Die Rentenhöhe ist ein politisches Thema, das im Vorfeld der nächsten Bundestagswahl 2021 wieder im Fokus stehen wird. Da wird zu den niederländischen Nachbarn oder nach Österreich geschaut, wo alle in die Rentenkassen einzahlen und es höhere Durchschnittsrenten gibt. Es sind verschiedene Systeme. Doch auch innerhalb des selben Systems gibt es große Unterschiede. Bekanntermaßen besteht ein erhebliches Gefälle zwischen Männern und Frauen. "Armut im Alter ist weiblich" - diese Feststellung mahnte schon vor vielen Jahren bei den Frauentagen in Lichtenfels und gilt noch immer. Auch regional gibt es gravierende Unterschiede. So erhielten Neurentnerinnen im Landkreis München bayernweit mit 833 Euro die höchste Durchschnittsrente, während sich eine Gleichaltrige im keine 200 Kilometer entfernten Landkreis Regen mit 527 Euro begnügen muss. In Oberfranken arbeitet jeder Fünfte im Niedriglohnsektor - entsprechend groß sind die Befürchtungen im Hinblick auf zu erwartende Altersarmut.
Corona und die Folgen
Das Coronavirus wird die Situation noch verschärfen, da ist sich Heinz Gärtner sicher. Erst vor kurzem wandte sich ein Paar aus dem südlichen Landkreis an die DGB-Geschäftsstelle, wie er berichtet. Beide hatten Minijobs in der Gastronomie und haben nun ihre Arbeit verloren. Für sie gibt es kein Kurzarbeitergeld. Es bleibt nur der Gang zum Jobcenter, um Unterstützung nach dem "Hartz IV"-Gesetz zu beantragen. Tipps gibt es für Minijobber trotzdem von der Gewerkschaft - und sei es nur der Rat, Mitglieder zu werden, um gemeinsam solidarisch auftreten und etwas bewirken zu können. Der Beitrag beträgt ein Prozent des Einkommens und beinhaltet auch einen Rechtsschutz.

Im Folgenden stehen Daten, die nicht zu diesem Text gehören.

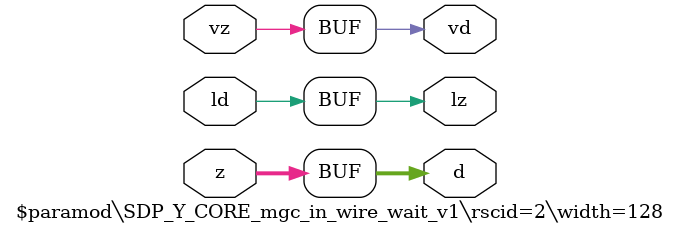
<source format=v>
module \$paramod\SDP_Y_CORE_mgc_in_wire_wait_v1\rscid=2\width=128 (ld, vd, d, lz, vz, z);
  (* src = "./vmod/nvdla/sdp/NV_NVDLA_SDP_CORE_Y_core.v:14" *)
  output [127:0] d;
  (* src = "./vmod/nvdla/sdp/NV_NVDLA_SDP_CORE_Y_core.v:12" *)
  input ld;
  (* src = "./vmod/nvdla/sdp/NV_NVDLA_SDP_CORE_Y_core.v:15" *)
  output lz;
  (* src = "./vmod/nvdla/sdp/NV_NVDLA_SDP_CORE_Y_core.v:13" *)
  output vd;
  (* src = "./vmod/nvdla/sdp/NV_NVDLA_SDP_CORE_Y_core.v:16" *)
  input vz;
  (* src = "./vmod/nvdla/sdp/NV_NVDLA_SDP_CORE_Y_core.v:17" *)
  input [127:0] z;
  assign d = z;
  assign lz = ld;
  assign vd = vz;
endmodule

</source>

Den Rechten und Pflichten von Arbeitnehmern speziell in der Corona-Krise widmet sich der DGB derzeit ausführlich auf seinen Internetseiten. Was bleibt auch anderes übrig? Die Ende März in Lichtenfels geplante Info-Aktion wurde vorerst auf Herbst verschoben, zum ersten Mal seit 70 Jahren wird auch die Maikundgebung entfallen. Doch Solidarität in der Gesellschaft ist noch wichtiger geworden.